Selected text START

Varsity 2033: Save now or pay later
If you want to disabuse a person of romantic notions about parenthood, just tell them that to get their kid through university, they will probably need to have a few million rand in the bank.
This is without factoring in the money they will need to spend to get a child through school. As a parent to two small boys, these are the numbers that keep me up at night.
A rudimentary exercise to price a university degree revealed it could cost me up to R2‑million to pay for one child’s tertiary education in 16 years’ time. Nevertheless, this can be mitigated by the growth of current savings, assuming an investment return of just under 10%, and by putting away some money every month.
Even when accounting for the benefits of compound interest on savings and any additional money a working person can scrounge together each month, the figures seem daunting.
But what is perhaps more frightening is the cost of not sending a child to university. Research shows that a tertiary education, but most importantly a university degree, makes all the difference to your chances of being employed in South Africa.
According to research by Hendrik van Broekhuizen, a postdoctoral fellow in the University of Stellenbosch’s economics department, the unemployment rate for people with a matric in 2016 was 34.5%. This is compared with a rate of 21.2% for individuals with a post-matric certificate or diploma. The unemployment rate for individuals with an undergraduate degree, however, was a vastly lower 9.5%.
It’s essential to factor in the high costs of education inflation, according to Mark Lapedus, director of product development at Liberty. It has run consistently higher than consumer price inflation (CPI) for a number of years, he noted, and this has a huge impact over time.
Prior to the #FeesMustFall protests and last year’s fees freeze, according to Statistics South Africa, tertiary education inflation in December 2015 was 9.8% and 9.4% in December 2014. This was alongside inflation for primary and secondary schooling of 9% and 8.2% over the same years. Even with a 0% increase in 2016 for higher education, secondary and primary school inflation was 8%.
These increases are all well above the average consumer price index rate for 2014, 2015 and 2016 of 5.3%, 5.2% and 6.6% respectively.
For most people, covering the cost of a child’s education means saving must start early, said Lapedus. “Often, people think that a monthly contribution to an education policy means that a child’s education needs will automatically be covered.”
But often people either do not contribute enough on a regular basis or they do not choose an appropriate investment option — which, in this case, needs to beat education inflation, said Lapedus. This means choosing an investment vehicle that may entail more risk but that offers greater returns over time.
The challenges facing people who cannot put their children through private or semi-private state schools, and who face astronomical tertiary education costs, have in part driven the recent protests, said Lapedus.
When calculating the cost of my children’s studies, I used an education calculator provided by Liberty. It requires you to input a few things, such as the current cost of the type of education being considered, as well the estimated rate at which costs are likely to go up each year — in other words, the rate of education inflation.
You also need to provide the amount of money you have already saved and the number of years before studying is set to commence.

Selected text END

* Job 1
Set down the passage of the article on saving for university costs starting at "Even when accounting" and ending at "figures seem daunting.", word for word.
* Job 2
Take the article on saving for university costs further, picking up after its final sentence.

Data for analysis START

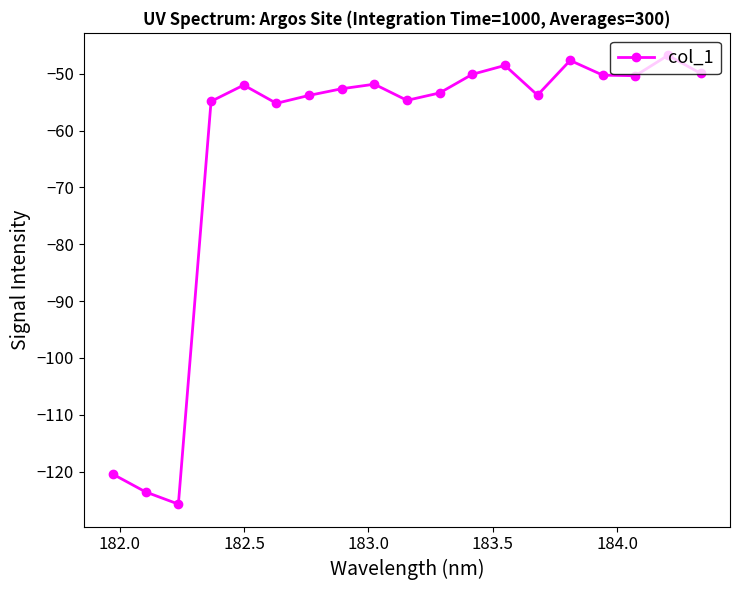

What is the value of the 4th point from the left?

-54.9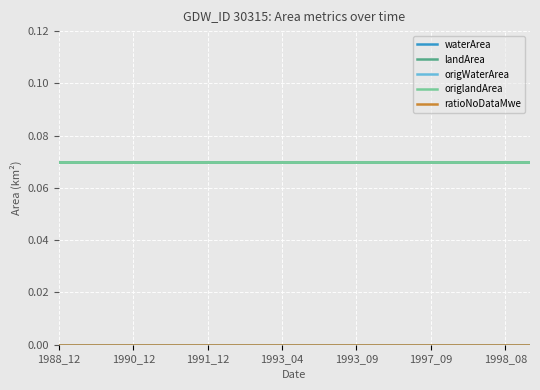

Does the chart display data point markers on the line(s)?

No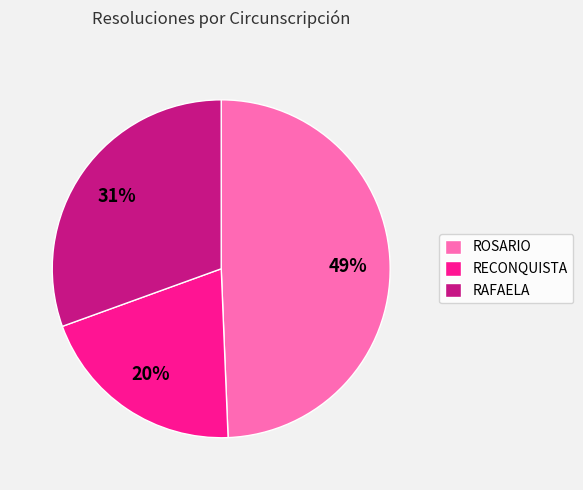

Is it true that RAFAELA is 31% of the pie?

True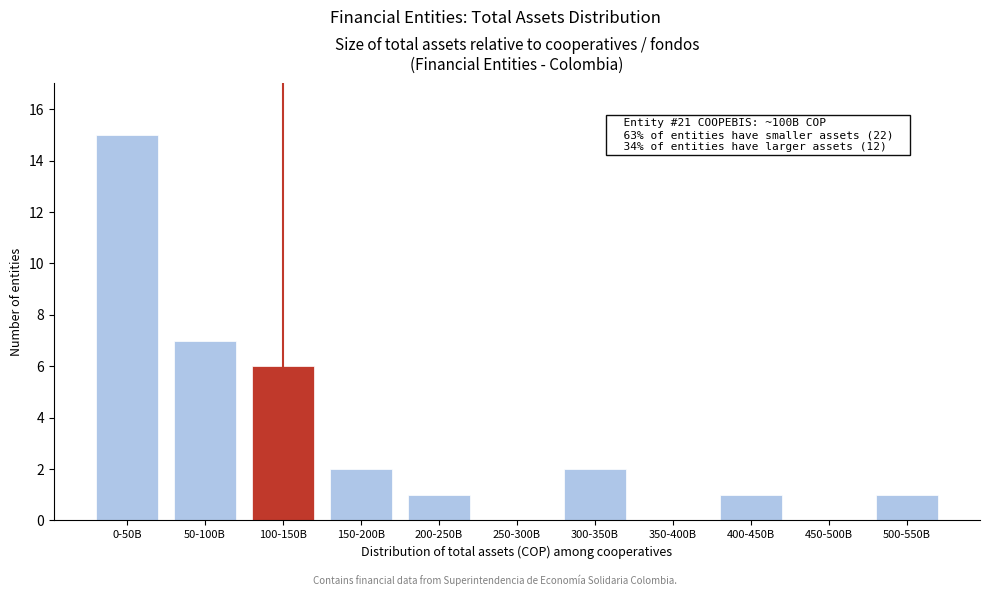

Reading left to right, transcribe all the data shown in this chart.

0-50B=15	50-100B=7	100-150B=6	150-200B=2	200-250B=1	250-300B=0	300-350B=2	350-400B=0	400-450B=1	450-500B=0	500-550B=1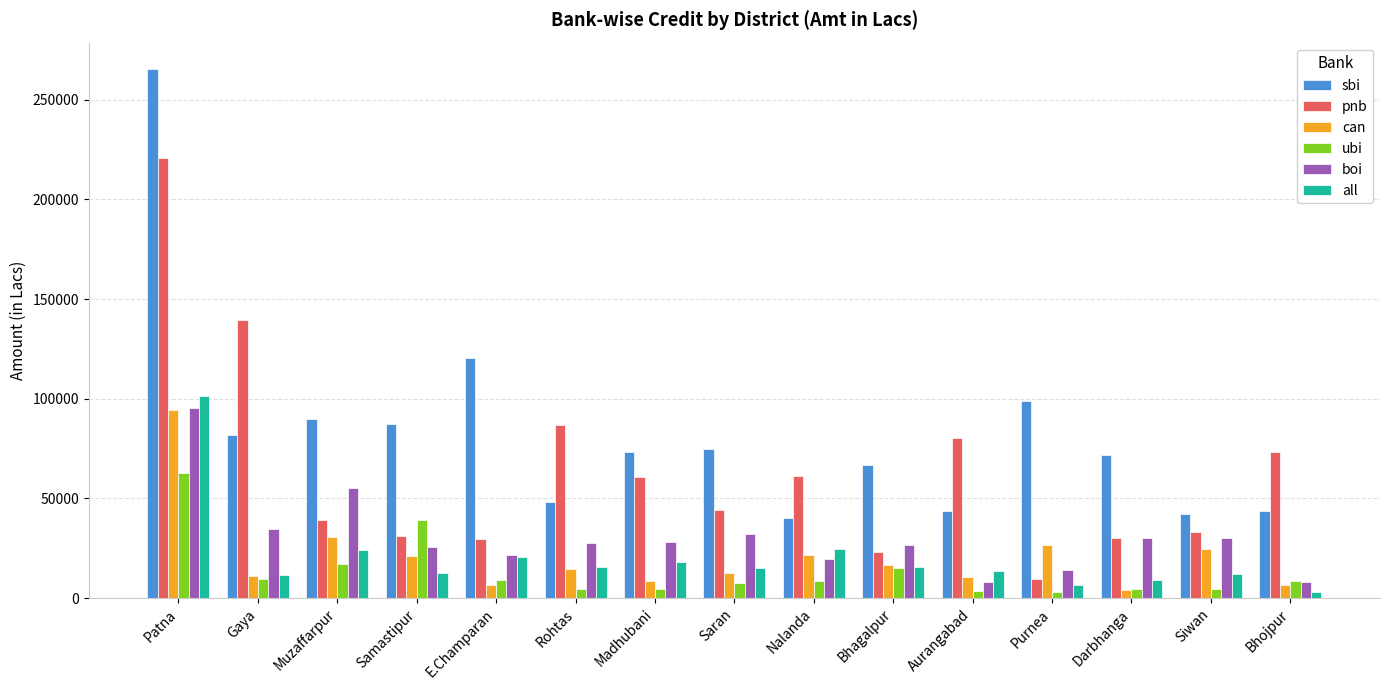

What is the sum of the pnb values at Bhagalpur and Muzaffarpur?

62246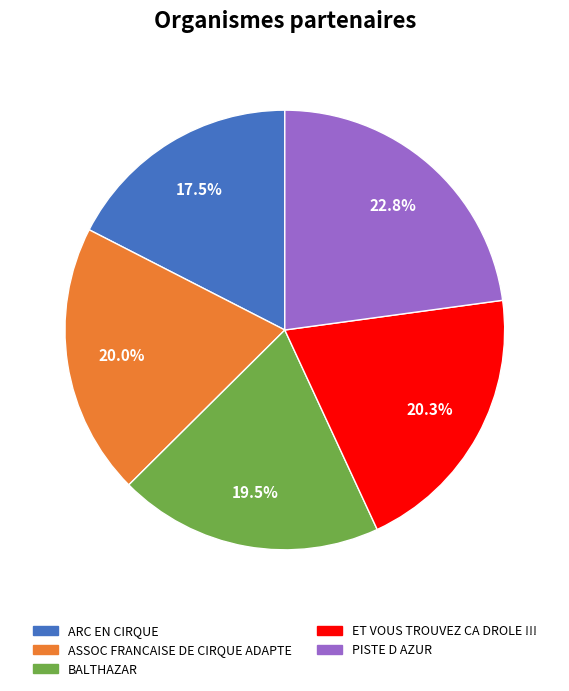

To the nearest percent, what is the difference between the BALTHAZAR and PISTE D AZUR slice percentages?

3%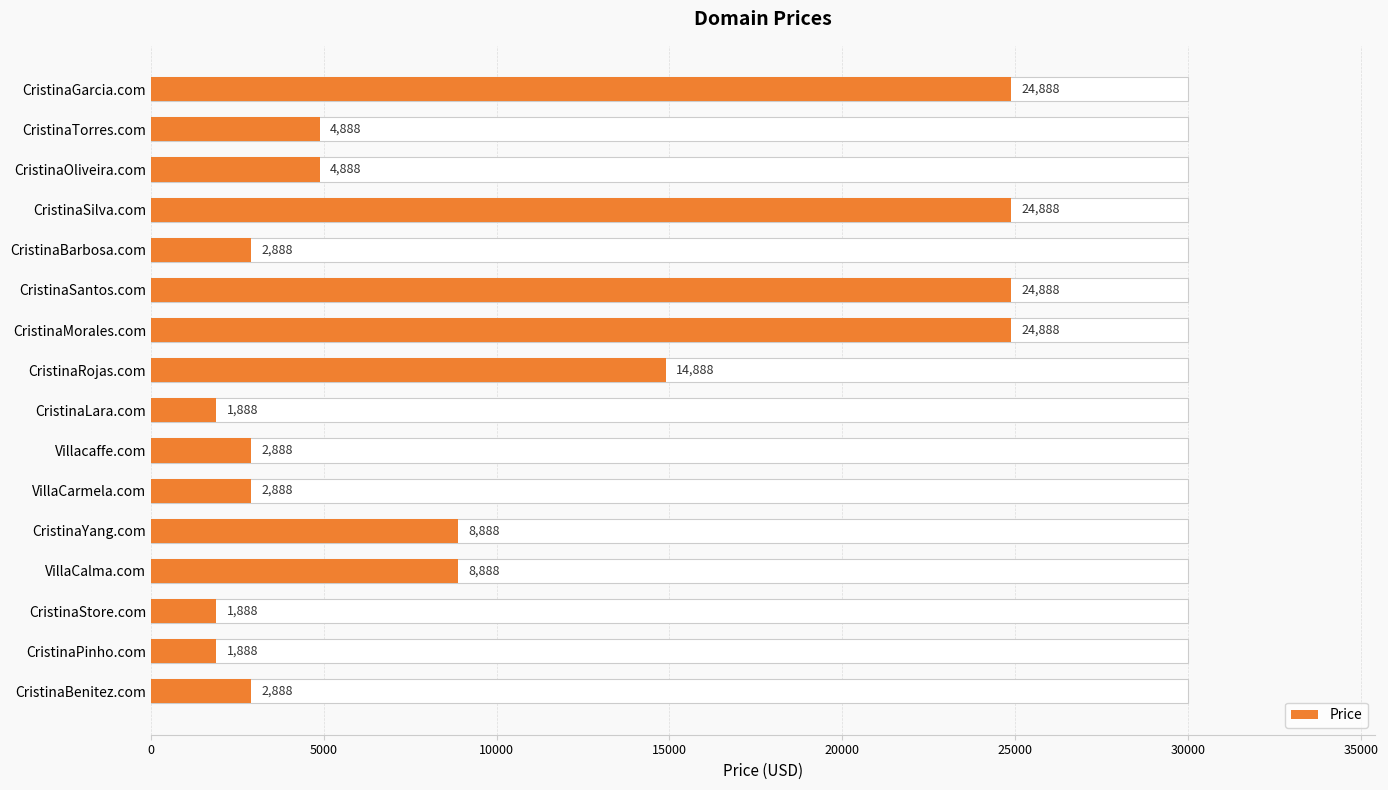

What is the value of the 3rd bar from the left?

4888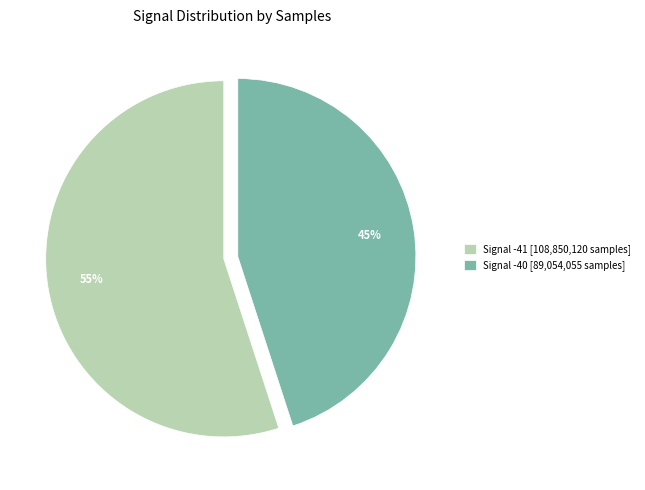

Is there any slice that represents more than half of the pie?

Yes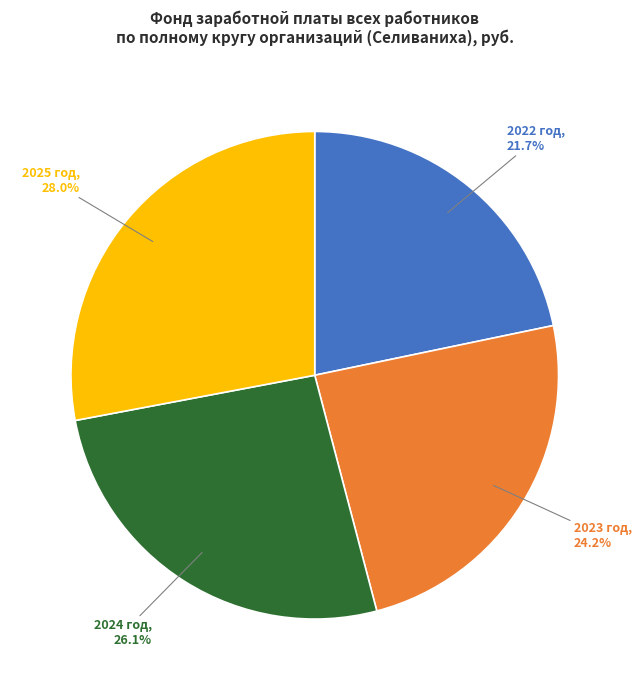

Is there a majority slice in this chart?

No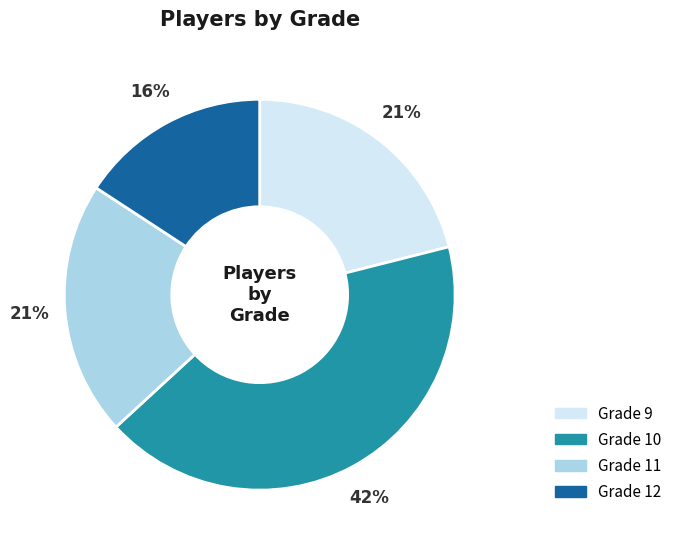

Approximately how many times larger is the value at Grade 10 compared to Grade 11?

2.0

Data for analysis END

* Response box 1
Even when accounting for the benefits of compound interest on savings and any additional money a working person can scrounge together each month, the figures seem daunting.

* Response box 2
The tool then calculates what the qualification is likely to cost you, how much your current nest egg (if you have one) is likely to grow by, based on your expectations of its investment returns, and what the shortfall will be. On this basis it will give you the amount you need to save each month to make up the difference.
So I took a whirl, making some key assumptions. They included a modest savings pile starting at R20 000 placed in an exchange traded fund product, the Satrix Alsi Index Fund.
It has offered an annualised return of 9.5% and, as with passive index tracking funds, the fees are relatively low. It tracks the performance of the JSE/FTSE All Share Index, so is a rough proxy for the much more high-risk returns you might hope to get from the stock market.
I chose the universities of Cape Town and the Witwatersrand — the first being far from home and the second local. In both cases, I have estimated that education inflation remains at about 10%, despite the current efforts to cap tertiary fee increases at 8%. I have not accounted for any growth in earnings and also not factored in sundry costs such as clothes, toiletries and textbooks.
A bachelor of arts or social sciences at UCT over three years currently costs about R48 100 a year and I will need to have saved more than R703 000 to cover tuition in 2033.
Including residence fees will bring the amount to R95 600 a year currently. This means I will need to have saved almost R1.4‑million, but including food will bring my required savings level for three years of study to about R1.6‑million.
According to the calculator, assuming the R20 000 savings pool grows at 9.5%, it will grow to just over R82 000. But by saving an additional R2 000 each month — a major stretch for most people — this could increase to R908 000. To make up the shortfall, I’d need to boost the lump sum invested now to R110 000 or increase monthly contributions by R1 014.
To study for a bachelor of commerce at Wits, tuition for the first year is roughly R46 000, so to cover three years of tuition I will need to have saved R672 000. In this scenario, because we live in Johannesburg, my son will live at home while studying.
Assuming the nest egg grows and about R1 000 can be saved each month, the investment will grow to just under R500 000, again a war chest to help pay for fees.
So in my ideal world, the eldest son has a head start, unlike most children in South Africa — his parents are both employed and he is only two, so there is still time to save. I am hoping that his younger brother wants to eschew university altogether and become a rich and famous rock star.
A three-year degree adds oomph to your salary
A tertiary education not only makes a difference to employability, it also affects earnings potential, research shows.
Data provided by researcher Hendrik van Broekhuizen suggests that an individual’s earning potential rises dramatically depending on the level of post-matric qualification he or she has obtained.
The information comes with some important caveats, however, thanks to the dearth of published statistics about labour market earnings.
This particularly applies to figures for individuals with master’s or doctoral degrees, as the survey sample sizes for such groups are generally small, making reliable estimates difficult.
Nevertheless, Van Broekhuizen has estimated that average monthly earnings for employed people with a matric sit at about R8 600. Individuals with a post-matric certificate generally earn about R15 700 — which could include training at a technical and vocational college or another type of certification.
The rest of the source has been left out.